He won national and international prizes while serving in numerous management and reportorial capacities—editor, associate publisher, columnist and correspondent. He was most recently assistant managing editor, International, and "Thinking Global" columnist. He was previously for seven years the longest serving editor and associate publisher ever of the Wall Street Journal Europe and was European editor for the global Wall Street Journal from 2002 to 2005, also overseeing Middle Eastern reporting.
As managing editor from 1992–1997, he created the Central European Economic Review and co-founded Convergence, a magazine on Europe’s digital economy.
In 2007, Kempe became president and chief executive officer of the Atlantic Council.
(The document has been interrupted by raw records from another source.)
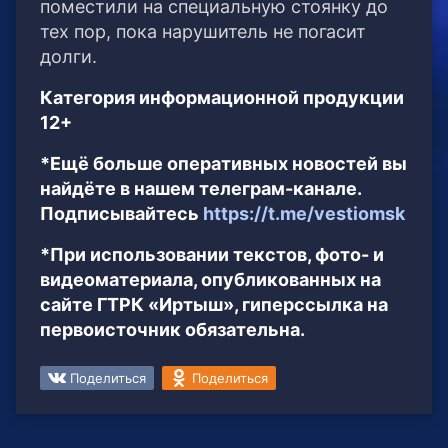
поместили на специальную стоянку до
тех пор, пока нарушитель не погасит
долги.
Категория информационной продукции
12+
*Ещё больше оперативных новостей вы
найдёте в нашем телеграм-канале.
Подписывайтесь
https://t.me/vestiomsk
*При использовании текстов, фото- и
видеоматериала, опубликованных на
сайте ГТРК «Иртыш», гиперссылка на
первоисточник обязательна.
Поделиться
Поделиться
Under his leadership, the Atlantic Council has quadrupled in size, expanding its staff, work and influence in areas that include international security, business and economics, energy, environment, and global issues of transatlantic interest, including Asia, Africa and Latin America.
For his work to strengthen the transatlantic partnership, he has been decorated by the presidents of Poland, Germany, and by King Carl XVI Gustaf of Sweden.
Kempe speaks fluent German.
Kempe has written three books that have been published in several languages: Divorcing the Dictator: America's Bungled Affair with Noriega; Siberian Odyssey: A Voyage into the Russian Soul; and Father/Land: A Personal Search for the New Germany. His fourth, Berlin 1961: Kennedy, Khrushchev and the World’s Most Dangerous Place was released on May 10, 2011 by G.P. Putnam’s Sons.
He was until recently a regular columnist for Bloomberg News and Reuters.
In 2014, Kempe received the University of Utah's distinguished alumni award.